I wonder what percent of people who say they're guilty really aren't...What's your guess?
You know, it happens. False confessions exist, as do false guilty pleas. Some of the people who have been exonerated by DNA evidence actually made confessions when they were arrested, for a variety of reasons, perhaps it was coerced or they were naive or it was a My Cousin Vinny -style "I killed the clerk?" confession.
As far as guilty pleas, I wouldn't say that it happens a lot, but I know that it happens. I see it particularly where defendants are offered time served if they plead guilty or, in the alternative, they will be held on bail if they want to wait for a trial. And that can takes months or longer.
I also see it in the context of illegal immigrants - pleading guilty and walking out of the courtroom immediately means escaping the long arm of ICE, waiting a few months in the jail might mean having your status questioned. In the end, a criminal records makes the non-citizen more deportable, but someone who is here is pretty much deportable anyway, so why make it easier by waiting for the ICE agent to show up?
And it's not always about jail time. I had a case just last week, where my client told me that he "didn't do it," and came to court every month for months waiting for his trial. And I knew, no matter how it shook out, that we had a good shot at trial. And, worse case scenario, he was probably facing probation and some fines.
Recently, though, my client lost his job. Last week, he got hired for a new job. He told them that he could start the day after we had court. So, he asked me, "Can you just work out the best possible plea for me today? I won't be able to keep taking off work at my new job." I explained to him that he had consistently told me he was innocent, and that I thought we had a good shot at winning at trial, and that to plead guilty he'd have to "admit his guilt" to the judge.
And he told me, "I just can't afford to lose this job. I just need to get this over with." It was his fourth or fifth day spent in court.
I went to the prosecutor to work out a plea. And I said to him, "Look, I don't think my guy did it. But he wants to get this over with." I laid out the evidence I thought the prosecutor would have at trial, I laid out the evidence I would have, some of which I had been saving for trial. I think the prosecutor recognized that this was working out well, and offered my client just a fine, no time on probation.
So, he pleded guilty, "admitted" his guilt.

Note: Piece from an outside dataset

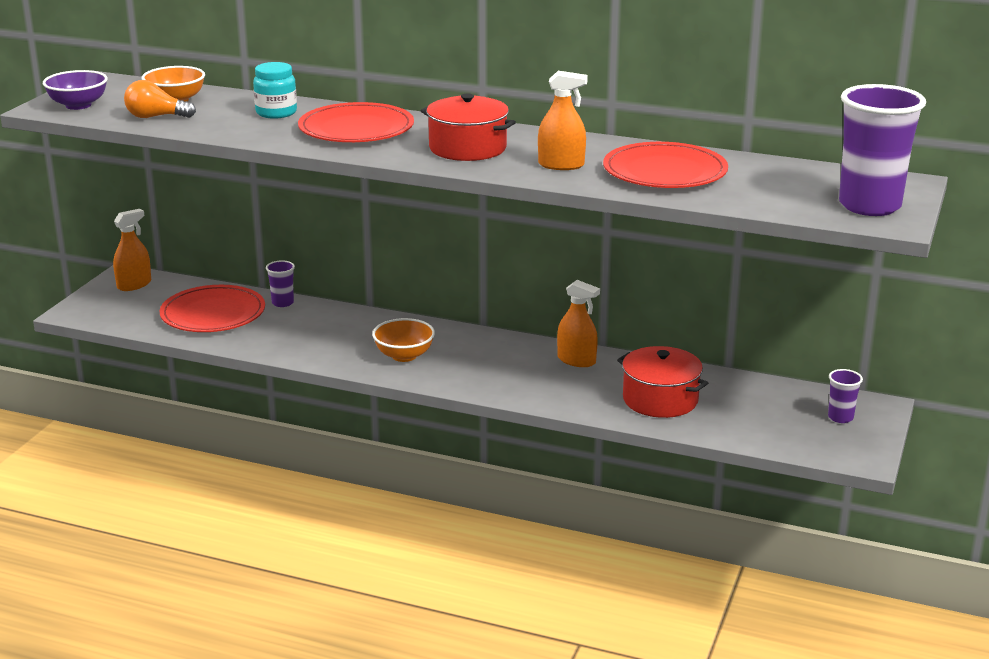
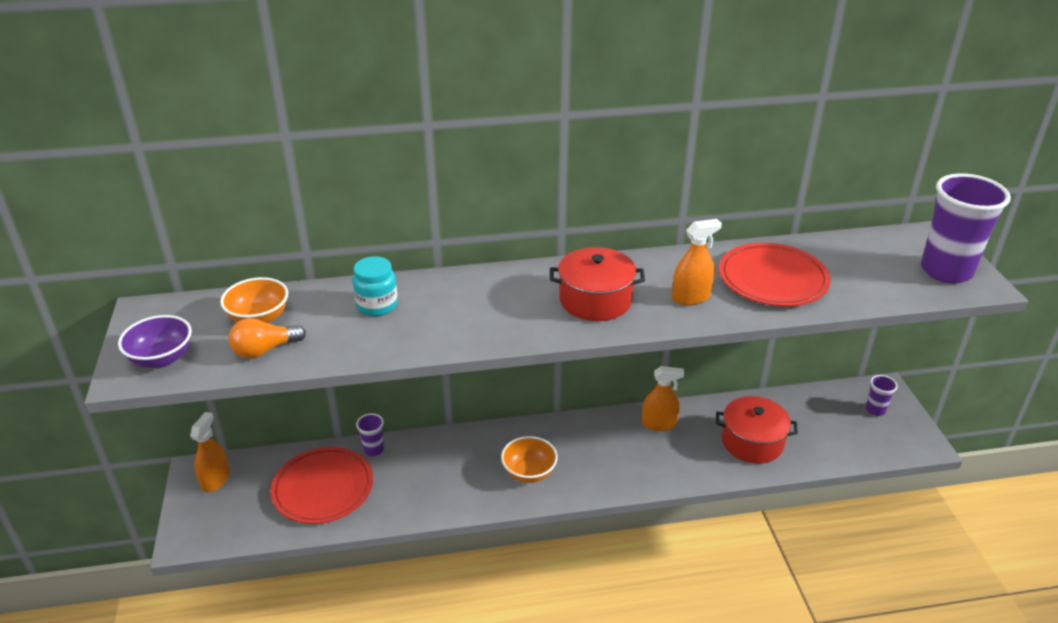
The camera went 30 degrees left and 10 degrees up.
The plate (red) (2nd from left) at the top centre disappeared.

It's kind of a weird thing, because of course I'm never allowed to lie to the court... but this is kind of a lie, right? I stood next to my client and let him lie and say he did it, after he told me twenty times he didn't do (and had kind of proven it to me).
I guess the cynic would say, "For all you know, he could have been lying when he said he didn't do it, and finally telling the truth when he was pleading guilty." But, really, then why doesn't the reverse work? If my client had told me twenty times he did it, and then I led him through testimony in which he finally claimed that he didn't do it, I would be suborning perjury.
But guilty pleas are what makes our judicial system efficient. So, I guess a little lying is allowed for that purpose only.
The other thing is, people who "did it," in that they did the actions described by the police or other witness, but who probably aren't legally guilty because they didn't have the requisite intent or maybe wouldn't be found guilty at trial because of other facts of the case.
For example, if Senator Larry Craig said "I did what they said I did - I tapped my toe and put my hand under the stall... but I only did it because I was out of toilet paper." Sure, if this was a video camera in the bathroom, he did what they say he did, but would he have a shot at that defense at trial? I think so.
To answer your question, it's hard to put a number on it. Some clients don't tell me their whole story, some clients don't tell me the truth. If I had to guess, maybe I would say somewhere around 10-15% of the people who are pleading guilty are not, in fact guilty.
But that's just a guess. Anyone else want to take a stab at that?